新しい職場は、元々私が今の仕事をしていく上でとても理想的なものを作っているところで、日頃からよく参考にしていた。「この会社で働きたい!」と思ったことはなかったし、今の自分では力量不足だろうとも考えていた。しかし、色々な縁があるなかで、人事の方に声を掛けていただき、11月から働くことになった。面接2回と、食事会と、レクチャーと、上層部へのプレゼンか。今までと比べてやたらと内定までの道のりが長かったけれど、こんな決まり方もあるのかとちょっと驚いている。不思議なもんだ。

今の職場で働いてみて、仕事内容とか環境とか、色々な面で自分の適合みたいなものが見えてきたから、より良い職場を選んだつもり。

それに、待遇もよくなった。
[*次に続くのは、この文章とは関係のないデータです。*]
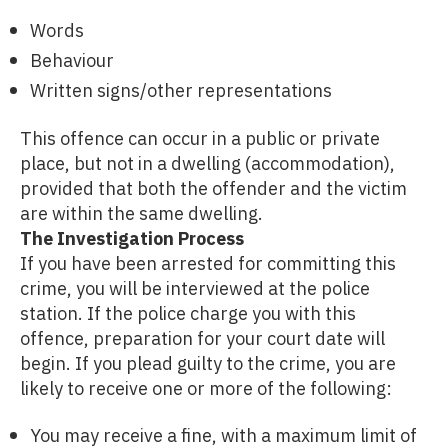
Words
Behaviour
Written signs/other representations
This offence can occur in a public or private
place, but not in a dwelling (accommodation),
provided that both the offender and the victim
are within the same dwelling.
The Investigation Process
If you have been arrested for committing this
crime, you will be interviewed at the police
station. If the police charge you with this
offence, preparation for your court date will
begin. If you plead guilty to the crime, you are
likely to receive one or more of the following:
You may receive a fine, with a maximum limit of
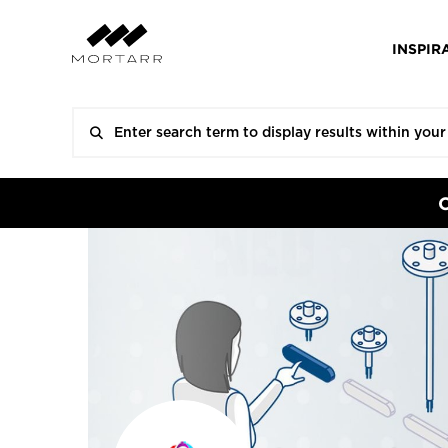
INSPIR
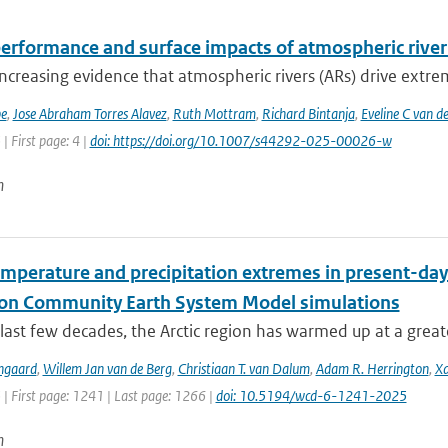
erformance and surface impacts of atmospheric river 
increasing evidence that atmospheric rivers (ARs) drive extrem
be
,
Jose Abraham Torres Alavez
,
Ruth Mottram
,
Richard Bintanja
,
Eveline C van d
| First page: 4 |
doi: https://doi.org/10.1007/s44292-025-00026-w
n
emperature and precipitation extremes in present-day
ion Community Earth System Model simulations
last few decades, the Arctic region has warmed up at a great
ngaard
,
Willem Jan van de Berg
,
Christiaan T. van Dalum
,
Adam R. Herrington
,
Xa
 | First page: 1241 | Last page: 1266 |
doi: 10.5194/wcd-6-1241-2025
n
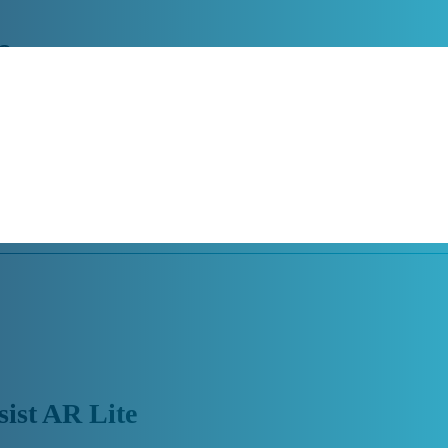
e
emotely with the world’s most reliable remote access, control and suppo
augmented reality solution that adapts to each customer based on their 
sist AR Lite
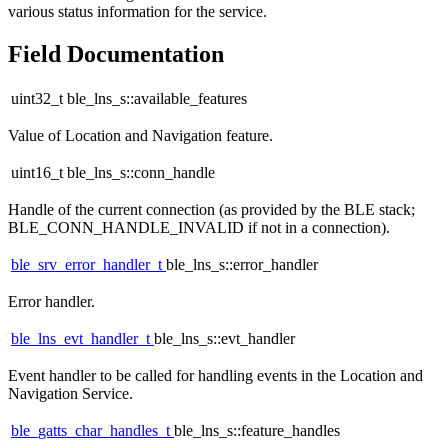
various status information for the service.
Field Documentation
uint32_t ble_lns_s::available_features
Value of Location and Navigation feature.
uint16_t ble_lns_s::conn_handle
Handle of the current connection (as provided by the BLE stack;
BLE_CONN_HANDLE_INVALID if not in a connection).
ble_srv_error_handler_t
ble_lns_s::error_handler
Error handler.
ble_lns_evt_handler_t
ble_lns_s::evt_handler
Event handler to be called for handling events in the Location and
Navigation Service.
ble_gatts_char_handles_t
ble_lns_s::feature_handles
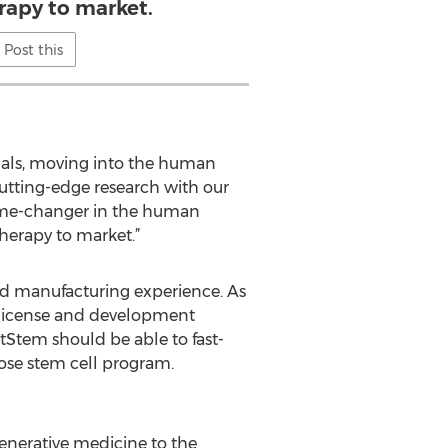
rapy to market.
Post this
imals, moving into the human
utting-edge research with our
game-changer in the human
therapy to market.”
and manufacturing experience. As
e license and development
tStem should be able to fast-
pose stem cell program.
enerative medicine to the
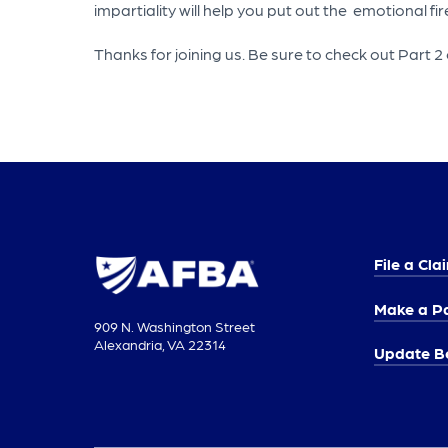
impartiality will help you put out the emotional fir
Thanks for joining us. Be sure to check out Part 2 o
File a Cla
Make a P
909 N. Washington Street
Alexandria, VA 22314
Update Be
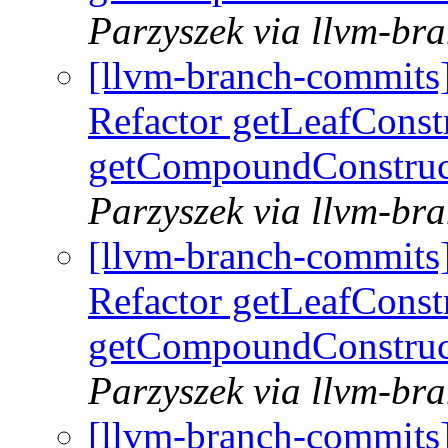
Parzyszek via llvm-br
[llvm-branch-commits
Refactor getLeafConst
getCompoundConstruc
Parzyszek via llvm-br
[llvm-branch-commits
Refactor getLeafConst
getCompoundConstruc
Parzyszek via llvm-br
[llvm-branch-commits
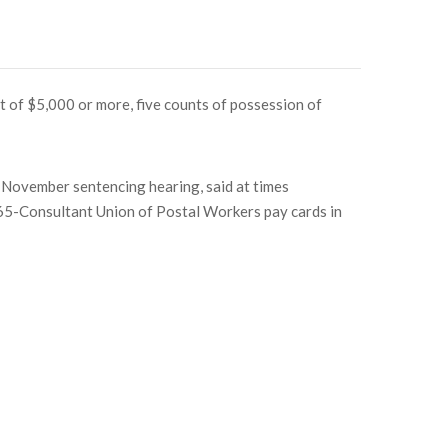
t of $5,000 or more, five counts of possession of
 November sentencing hearing, said at times
365-Consultant Union of Postal Workers pay cards in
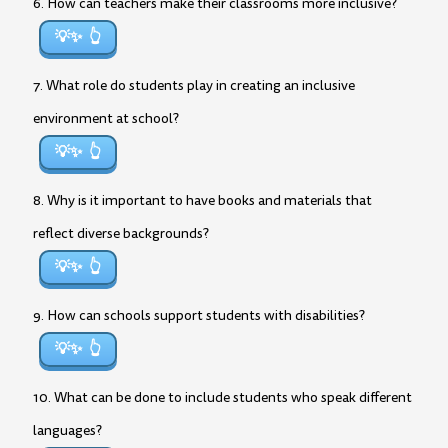
6. How can teachers make their classrooms more inclusive?
💡✨
7. What role do students play in creating an inclusive
environment at school?
💡✨
8. Why is it important to have books and materials that
reflect diverse backgrounds?
💡✨
9. How can schools support students with disabilities?
💡✨
10. What can be done to include students who speak different
languages?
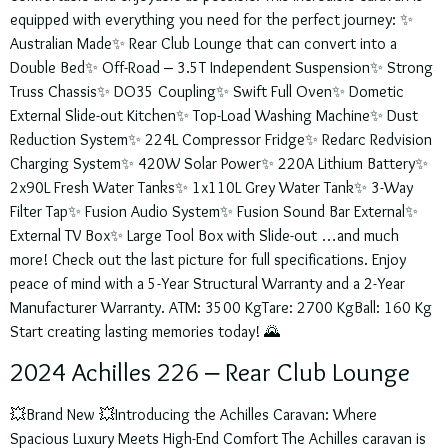
equipped with everything you need for the perfect journey: ✨
Australian Made✨ Rear Club Lounge that can convert into a
Double Bed✨ Off-Road – 3.5T Independent Suspension✨ Strong
Truss Chassis✨ DO35 Coupling✨ Swift Full Oven✨ Dometic
External Slide-out Kitchen✨ Top-Load Washing Machine✨ Dust
Reduction System✨ 224L Compressor Fridge✨ Redarc Redvision
Charging System✨ 420W Solar Power✨ 220A Lithium Battery✨
2x90L Fresh Water Tanks✨ 1x110L Grey Water Tank✨ 3-Way
Filter Tap✨ Fusion Audio System✨ Fusion Sound Bar External✨
External TV Box✨ Large Tool Box with Slide-out …and much
more! Check out the last picture for full specifications. Enjoy
peace of mind with a 5-Year Structural Warranty and a 2-Year
Manufacturer Warranty. ATM: 3500 KgTare: 2700 KgBall: 160 Kg
Start creating lasting memories today! 🌄
2024 Achilles 226 – Rear Club Lounge
💥Brand New 💥Introducing the Achilles Caravan: Where
Spacious Luxury Meets High-End Comfort The Achilles caravan is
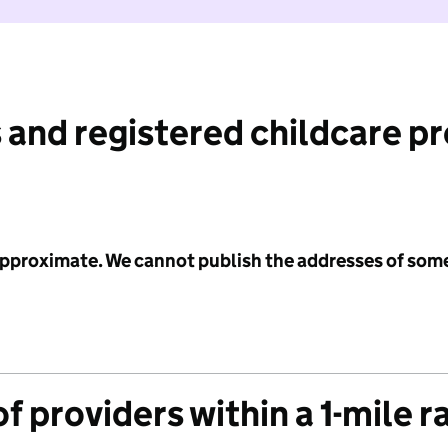
 and registered childcare p
 approximate. We cannot publish the addresses of som
f providers within a 1-mile r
外資系ではないけれど、とても実力主義な会社で、給与改定も半期に2度ほどある。今後きちんと結果を出せばどんどんお金ももらえるらしい。もしかしたら、海外で働けるかもしれない。私は多分結婚ができなくて、この先も一人でいる可能性が高い。なんとなく将来を考えてみると、そろそろ自立した生活をした方がよさそうだと思っていた。ちょうどよかった。

 

ちょこちょこ転職活動をはじめて、疲れたら辞め、また再開して、というのを繰り返していて、何社も落ちた。やる気もなかったから、不合格の通知が来る度に「そりゃあ、そうだよね」と思っていた。
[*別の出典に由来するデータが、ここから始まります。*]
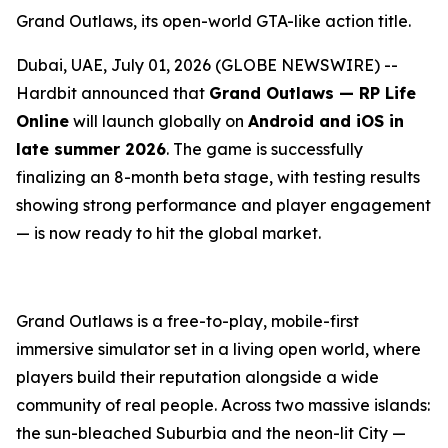
Grand Outlaws, its open-world GTA-like action title.
Dubai, UAE, July 01, 2026 (GLOBE NEWSWIRE) --
Hardbit announced that
Grand Outlaws — RP Life
Online
will launch globally on
Android and iOS in
late summer 2026
. The game is successfully
finalizing an 8-month beta stage, with testing results
showing strong performance and player engagement
— is now ready to hit the global market.
Grand Outlaws is a free-to-play, mobile-first
immersive simulator set in a living open world, where
players build their reputation alongside a wide
community of real people. Across two massive islands:
the sun-bleached Suburbia and the neon-lit City —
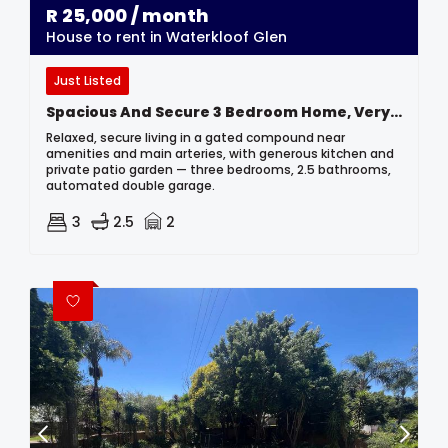
R
25,000
/ month
House to rent in Waterkloof Glen
Just Listed
Spacious And Secure 3 Bedroom Home, Very Centrally Located.
Relaxed, secure living in a gated compound near
amenities and main arteries, with generous kitchen and
private patio garden — three bedrooms, 2.5 bathrooms,
automated double garage.
3
2.5
2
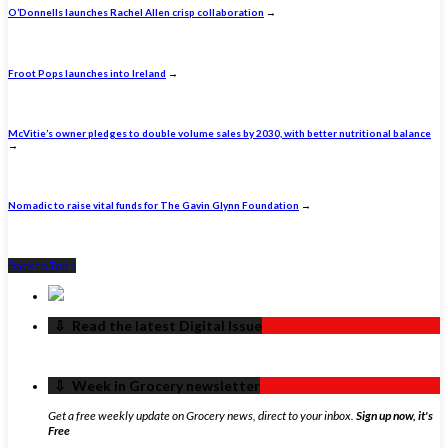
O’Donnells launches Rachel Allen crisp collaboration
→
Froot Pops launches into Ireland
→
McVitie’s owner pledges to double volume sales by 2030, with better nutritional balance
→
Nomadic to raise vital funds for The Gavin Glynn Foundation
→
Back to Top ↑
‏‏‎ ‎‏‏‎ ‎⇩ ‏‏‎ ‎Read the latest Digital Issue
‏‏‎ ‎‏‏‎ ‎⇩ ‏‏‎ ‎Week in Grocery newsletter
Get a free weekly update on Grocery news, direct to your inbox.
Sign up now, it's
Free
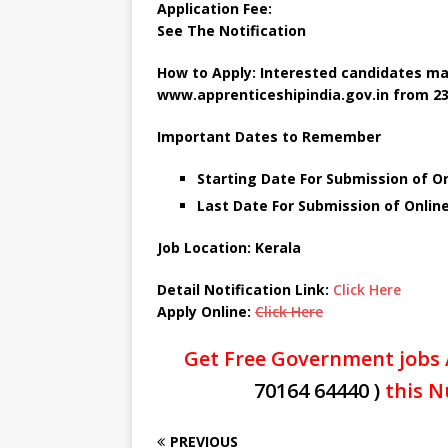
Application Fee:
See The
Notification
How to Apply: Interested candidates ma
www.apprenticeshipindia.gov.in
from 23
Important Dates to Remember
Starting Date For Submission of On
Last Date For Submission of Onlin
Job Location:
Kerala
Detail Notification Link:
Click Here
Apply Online:
Click Here
Get Free Government jobs 
70164 64440 )
this N
PREVIOUS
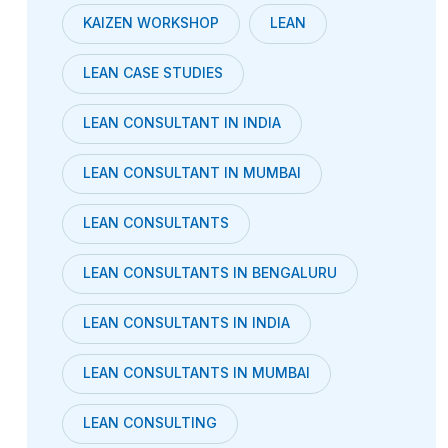
KAIZEN WORKSHOP
LEAN
LEAN CASE STUDIES
LEAN CONSULTANT IN INDIA
LEAN CONSULTANT IN MUMBAI
LEAN CONSULTANTS
LEAN CONSULTANTS IN BENGALURU
LEAN CONSULTANTS IN INDIA
LEAN CONSULTANTS IN MUMBAI
LEAN CONSULTING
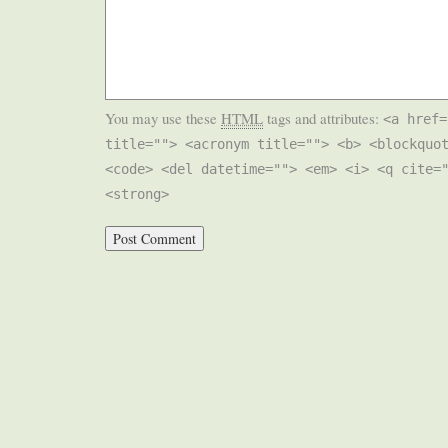
You may use these
HTML
tags and attributes:
<a href=
title=""> <acronym title=""> <b> <blockquo
<code> <del datetime=""> <em> <i> <q cite=
<strong>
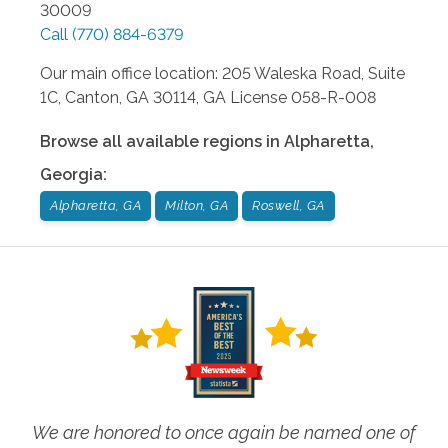
30009
Call
(770) 884-6379
Our main office location: 205 Waleska Road, Suite
1C, Canton, GA 30114, GA License 058-R-008
Browse all available regions in
Alpharetta
,
Georgia
:
Alpharetta, GA
Milton, GA
Roswell, GA
We are honored to once again be named one of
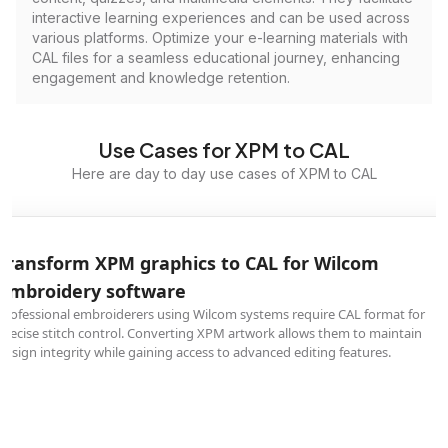
interactive learning experiences and can be used across
various platforms. Optimize your e-learning materials with
CAL files for a seamless educational journey, enhancing
engagement and knowledge retention.
Use Cases for XPM to CAL
Here are day to day use cases of XPM to CAL
Transform XPM graphics to CAL for Wilcom
embroidery software
Professional embroiderers using Wilcom systems require CAL format for
precise stitch control. Converting XPM artwork allows them to maintain
design integrity while gaining access to advanced editing features.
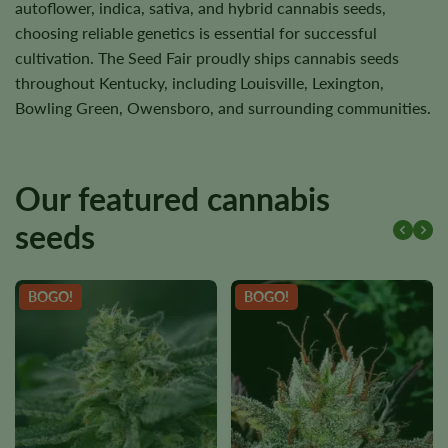
autoflower, indica, sativa, and hybrid cannabis seeds,
choosing reliable genetics is essential for successful
cultivation. The Seed Fair proudly ships cannabis seeds
throughout Kentucky, including Louisville, Lexington,
Bowling Green, Owensboro, and surrounding communities.
Our featured cannabis
seeds
BOGO!
BOGO!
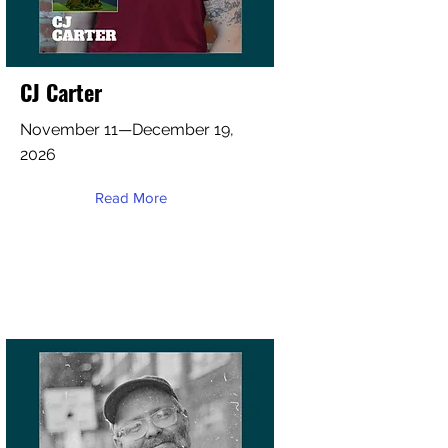
CJ Carter
November 11—December 19,
2026
Read More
でも決まった後に思い返してみると、自分のやりたいこと、できること、仕事をする上で譲れない条件、タイミング……色々なことが最も良い形で転職先を決められた気がする。不安なのは、男性が多い職場だということくらいか。男性と仕事をしていると、大体衝突するし、上手くいった試しがないので。でも。頑張りたい。友達数人には「私が次の会社をすぐに辞めたら、暖かい国に行こうよ」と冗談のひとつとして話しているけれど、実現しない方がいいかな。

 

1週間くらい、引継ぎの期間をもらっている。私は今一人で行っている案件をいくつか抱えているのだけれど、私以外に出来る人がいないのでほぼ全ての案件を終了するそうだ。そのため、引継ぎもほとんどない。普通の企業からすると大問題なんだろうけど、ここに関しては今まで新しい人間を雇わず、育ててこなかった会社側の責任だ。私は何も悪くないぞ!
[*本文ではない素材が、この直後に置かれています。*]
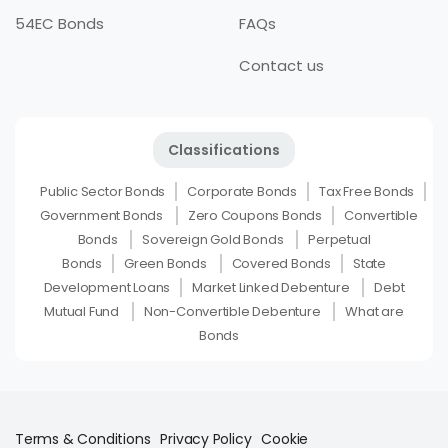
54EC Bonds
FAQs
Contact us
Classifications
Public Sector Bonds
Corporate Bonds
Tax Free Bonds
Government Bonds
Zero Coupons Bonds
Convertible
Bonds
Sovereign Gold Bonds
Perpetual
Bonds
Green Bonds
Covered Bonds
State
Development Loans
Market Linked Debenture
Debt
Mutual Fund
Non-Convertible Debenture
What are
Bonds
Terms & Conditions
Privacy Policy
Cookie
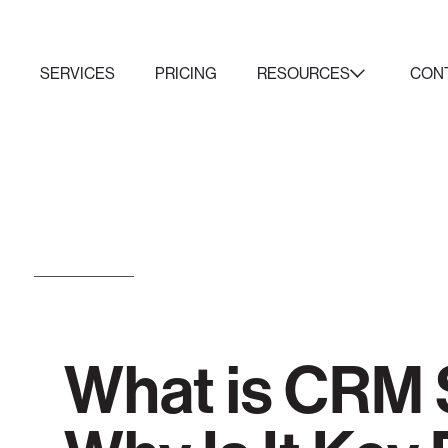
K
SERVICES
PRICING
RESOURCES
CON
What is CRM 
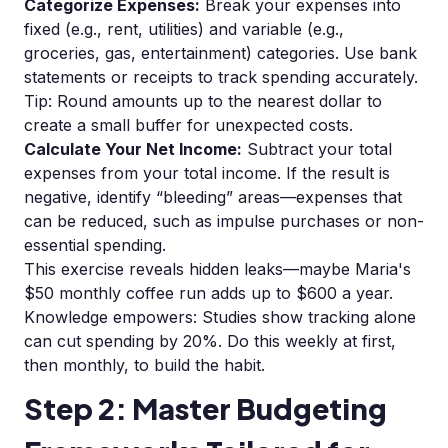
Categorize Expenses:
Break your expenses into
fixed (e.g., rent, utilities) and variable (e.g.,
groceries, gas, entertainment) categories. Use bank
statements or receipts to track spending accurately.
Tip: Round amounts up to the nearest dollar to
create a small buffer for unexpected costs.
Calculate Your Net Income:
Subtract your total
expenses from your total income. If the result is
negative, identify “bleeding” areas—expenses that
can be reduced, such as impulse purchases or non-
essential spending.
This exercise reveals hidden leaks—maybe Maria's
$50 monthly coffee run adds up to $600 a year.
Knowledge empowers: Studies show tracking alone
can cut spending by 20%. Do this weekly at first,
then monthly, to build the habit.
Step 2: Master Budgeting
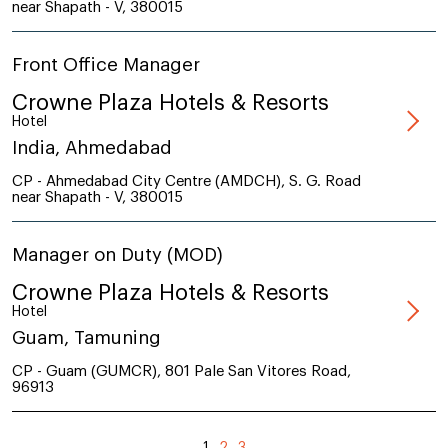
near Shapath - V, 380015
Front Office Manager
Crowne Plaza Hotels & Resorts
Hotel
India, Ahmedabad
CP - Ahmedabad City Centre (AMDCH), S. G. Road
near Shapath - V, 380015
Manager on Duty (MOD)
Crowne Plaza Hotels & Resorts
Hotel
Guam, Tamuning
CP - Guam (GUMCR), 801 Pale San Vitores Road,
96913
1
2
3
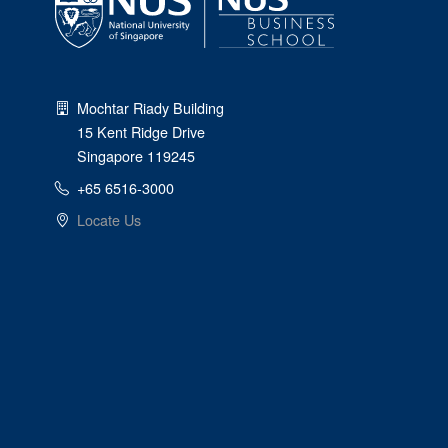
Mochtar Riady Building
15 Kent Ridge Drive
Singapore 119245
+65 6516-3000
Locate Us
他社員と共同で行っている業務に関しては「私がいなくてもよくないか?」くらいに思っている。そう。あまりやることがなかった。

 

そして、退職の意思を告げた日から、会議には呼ばれなくなり、感覚的に振られる仕事も少なくなった。なんとなく、よそよそしい感じすらする。もしかしたら、気が付いていないだけで、あまりよく思われていなかったのかもしれない。ああ、辞めてよかったんだな、と心底思う。